In the past, when sanitary conditions were poor and diseases were little understood, epidemics occurred periodically and killed thousands of people. One of the largest epidemics ever recorded was the outbreak of bubonic plague that raged throughout Europe, Africa, and Asia from 1347 to 1350. This epidemic, known as the Black Death in Europe, is estimated to have killed one-third of the European population. An outbreak of influenza in 1918 killed more than 20 million people around the world. Such global epidemics are commonly called pandemics.

Wars and foreign invasions have traditionally provided breeding grounds for epidemic disease. Prior to the 20th century, every European war produced more deaths from disease than from the use of weaponry. Colonists arriving in the western hemisphere carried disease-causing organisms to which they were immune but that devastated the populations of Native Americans who had no previous exposure to these organisms. Due to the spread of disease, the population of central Mexico shrank by an estimated 90 percent in the first 50 years of Spanish domination.

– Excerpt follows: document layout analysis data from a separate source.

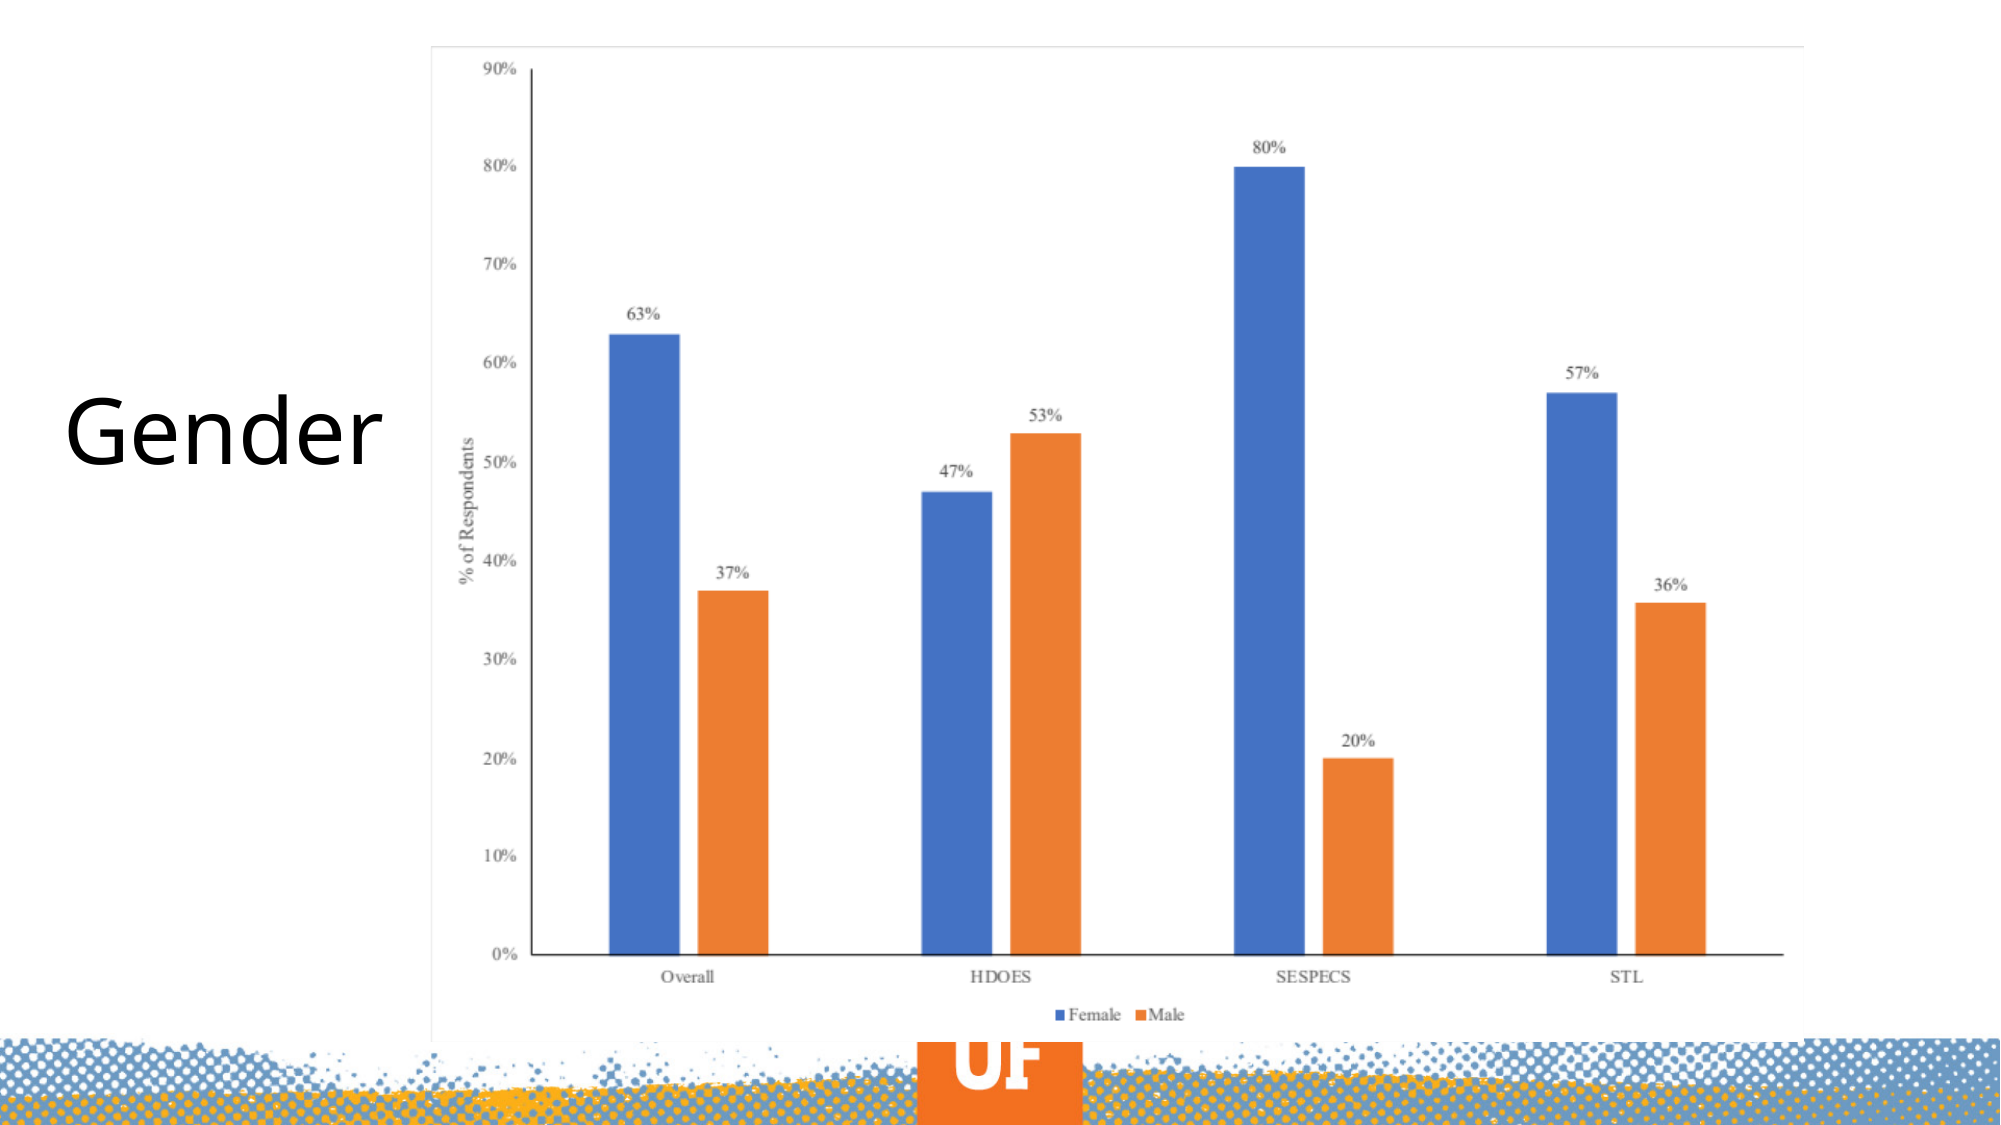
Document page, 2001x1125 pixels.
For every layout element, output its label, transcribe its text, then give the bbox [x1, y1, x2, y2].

picture [0, 0, 2000, 1125]
title Gender [0, 326, 430, 544]
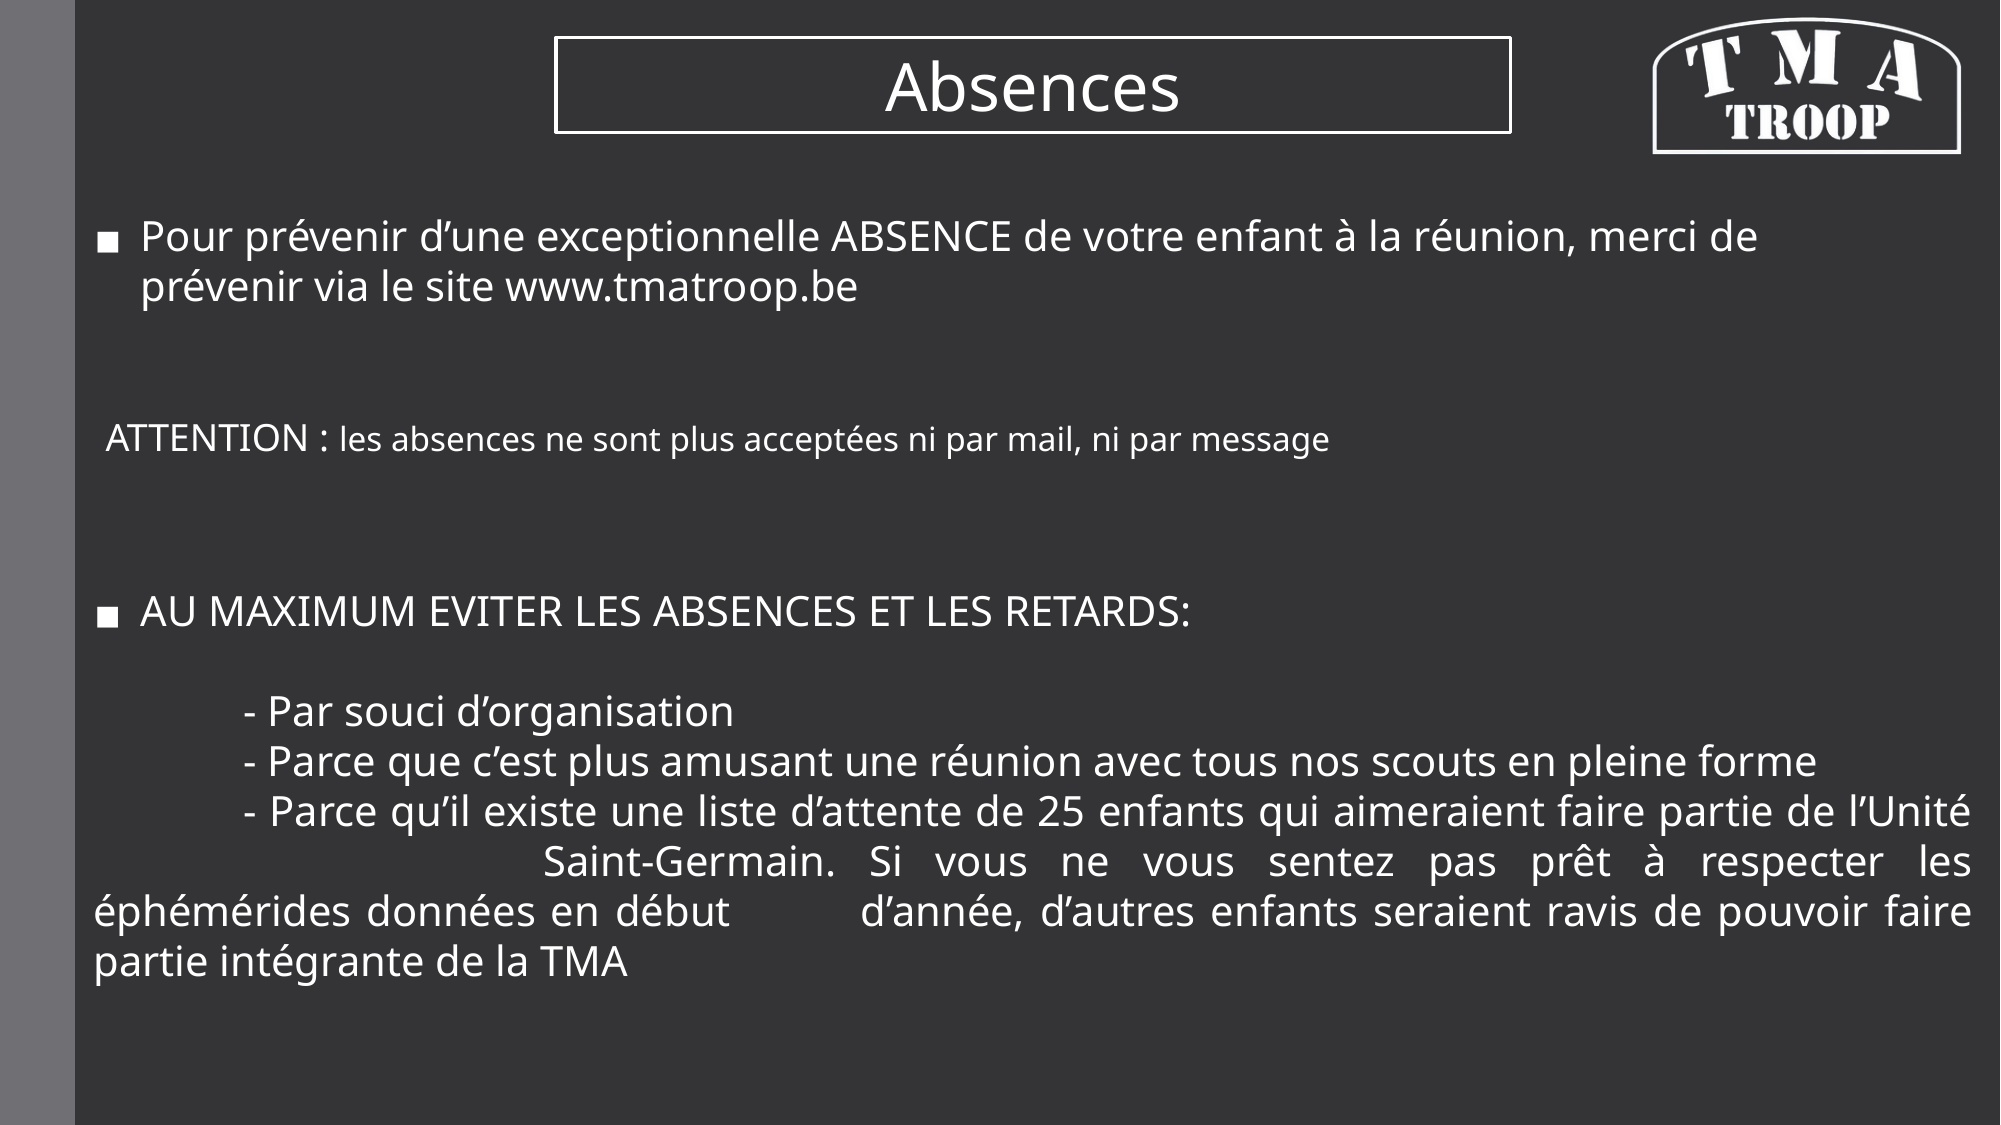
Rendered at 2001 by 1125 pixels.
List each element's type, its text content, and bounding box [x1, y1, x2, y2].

picture [1612, 0, 2000, 174]
text_box ATTENTION : les absences ne sont plus acceptées ni par mail, ni par message [90, 406, 1977, 467]
text_box AU MAXIMUM EVITER LES ABSENCES ET LES RETARDS: - Par souci d’organisation - Parce que c’est plus amusant une réunion avec tous nos scouts en pleine forme - Parce qu’il existe une liste d’attente de 25 enfants qui aimeraient faire partie de l’Unité Saint-Germain. Si vous ne vous sentez pas prêt à respecter les éphémérides données en début d’année, d’autres enfants seraient ravis de pouvoir faire partie intégrante de la TMA [78, 577, 1989, 993]
text_box Absences [556, 37, 1511, 133]
text_box Pour prévenir d’une exceptionnelle ABSENCE de votre enfant à la réunion, merci de prévenir via le site www.tmatroop.be [78, 202, 1922, 388]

Epidemics can often be prevented or controlled by immunization, improved sanitation, and by other public health measures such as the use of pesticides to wipe out disease-carrying insects. During the 1960s and 1970s, the medical profession hoped that epidemic diseases were well on their way to extinction. Poliomyelitis, an infectious viral disease of the central nervous system that had once been a scourge of young people in the United States, no longer appeared in significant numbers, and other diseases, including smallpox, tuberculosis, and cholera seemed almost neutralized.

But since the 1970s, a number of new diseases, including acquired immunodeficiency syndrome (AIDS), Ebola hemorrhagic fever, hepatitis C, and severe acute respiratory syndrome (SARS) have been identified. New drug-resistant strains of influenza, tuberculosis, meningitis, and cholera have also appeared, causing a resurgence in the number of cases of these diseases.

Programs that identify and control disease are now in place through most of the world and have repeatedly shown themselves capable of responding quickly and effectively to sudden outbreaks of disease. In particular, the Centers for Disease Control and Prevention (CDC), an agency of the federal government of the United States, and the World Health Organization (WHO), an agency of the United Nations, are active in monitoring and providing rapid response to potentially epidemic outbreaks (see Epidemiology).